Tur ile ilgili bazı ön bilgileri
vereyim. Tura İzmir’den eşim ile birlikte katıldık. Uçağımız saat 13:30 da Sun
Ekspres ile direk Viyana’ yaydı. Yerel saat ile saat 14:30 da iniyor ve günü
kaybetmiyorduk. Bu durum ben turu aldığım da yani 2 ay önce belliydi. Çok
olumlu bir özellik akşam kalkan, aktarmalı olan seferler ile ilk gün balon
oluyor. Tura başlamadan ekstra turların hiçbirini almadık. Bu konu ile ilgili
yazının devamlarında detayları anlatacağım. Ekstra turların hiçbirisini almaya
bilirsiniz- tercih meselesi- ama eğer huyunuzu biliyorsanız orada bir iki
tanesini alırım diye düşünüyorsanız hiç ucuza kaçmayın en baştan hepsini alın.
Ya da gerçekten hiçbirini almayın. Biz maymun iştahlılık yaptık. Tura başlamadan kafamızda 3 tur vardı (cesky
kurumlov- Bratislava- Karlovy vary) sonra 2 turda orda almaya karar verdik.

Yapılacak İşlemler.
a) Tur yazısına göre uçak Viyana'ya yerel saatle saat kaçta iniyordu?
b) Tur yazısında, tura başlamadan önce akılda bulunan ekstra turların adlarını sıralayınız.
c) Tur yazısının devamını yazınız.

Sağlanan Liste.

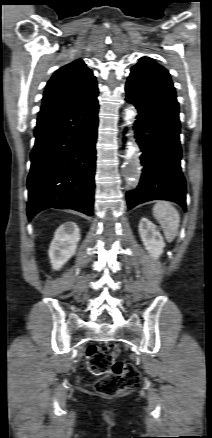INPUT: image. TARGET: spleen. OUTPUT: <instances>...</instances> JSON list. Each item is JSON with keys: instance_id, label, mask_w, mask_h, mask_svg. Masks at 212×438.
Returning a JSON list of instances; mask_svg holds the SVG:
<instances>
[{"instance_id": "obj_1", "label": "spleen", "mask_w": 212, "mask_h": 438, "mask_svg": "<svg viewBox=\"0 0 212 438\" xmlns=\"http://www.w3.org/2000/svg\"><path fill=\"white\" fill-rule=\"evenodd\" d=\"M153 215L160 223L164 236L172 242L178 234L180 215L168 201H158L153 207Z\"/></svg>"}]
</instances>
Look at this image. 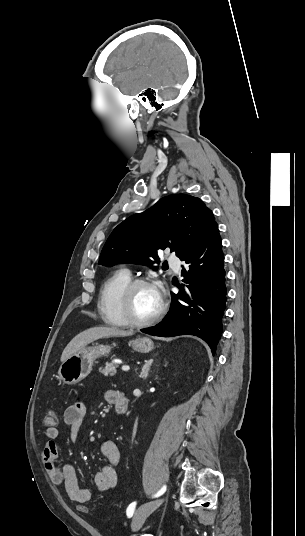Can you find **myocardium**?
<instances>
[{
  "mask_svg": "<svg viewBox=\"0 0 305 536\" xmlns=\"http://www.w3.org/2000/svg\"><path fill=\"white\" fill-rule=\"evenodd\" d=\"M140 285H150V286L155 287L158 290L159 296H160V305H159L158 310L152 315L144 317V318L136 317L133 314L132 308H131L132 292L134 291V289H136ZM120 310L127 325L133 326V327H140V326L151 324L157 321L158 319H160L165 313L166 302L163 299L162 294L157 284L154 281L146 277H140V278L131 279L129 283L126 284L125 287L123 288L121 295H120Z\"/></svg>",
  "mask_w": 305,
  "mask_h": 536,
  "instance_id": "f54148a6",
  "label": "myocardium"
}]
</instances>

Görev Yanıtları.
a) Yerel saatle 14:30'da iniyordu.

b) cesky kurumlov, Bratislava, Karlovy vary

c)
Hoppp bizim ekstra turlar normalde olandan 20 eur fazlaya geldi ve 1 tanesine
de katılmadık. Bizim aldığımız dönemde - 14.07.2014 başlangıç 21.07.2014 bitiş
– tur fiyatı 3 yıldızda 349 4 yıldızda 449 eur ekstra turları baştan alırsan 7
tane gündüz ekstra turu 200 eur idi.
Turumuzun startı 14 Temmuz
pazartesi günüydü ve ilk kez başıma gelen bir şey oldu. 11 temmuz Cuma günü
turumuzda rehberliği ile bize eşlik edecek Mustafa Eren tek tek bütün
misafirlere telefon açtı. Kısa bir bilgilendirme yaptı- nasıl gidicez, nerde
buluşucaz, hava durumu nasıl olabilir, kıyafet seçimini nasıl yapmalıyız, ayakkabı
seçimini nasıl yapmalıyız, ve kendi telefon numarası, sonrada sormak
istediğiniz bir şey var mı gibi kısa bir görüşme. Kısa ama insanın içine su
serpen “galiba bu adamlar bize ilgi gösterecek” dedirten ve daha önce araştırma
şansı olmamış, ilk tur deneyimi olan birisi içinde son derece faydalı bir
bilgilendirme.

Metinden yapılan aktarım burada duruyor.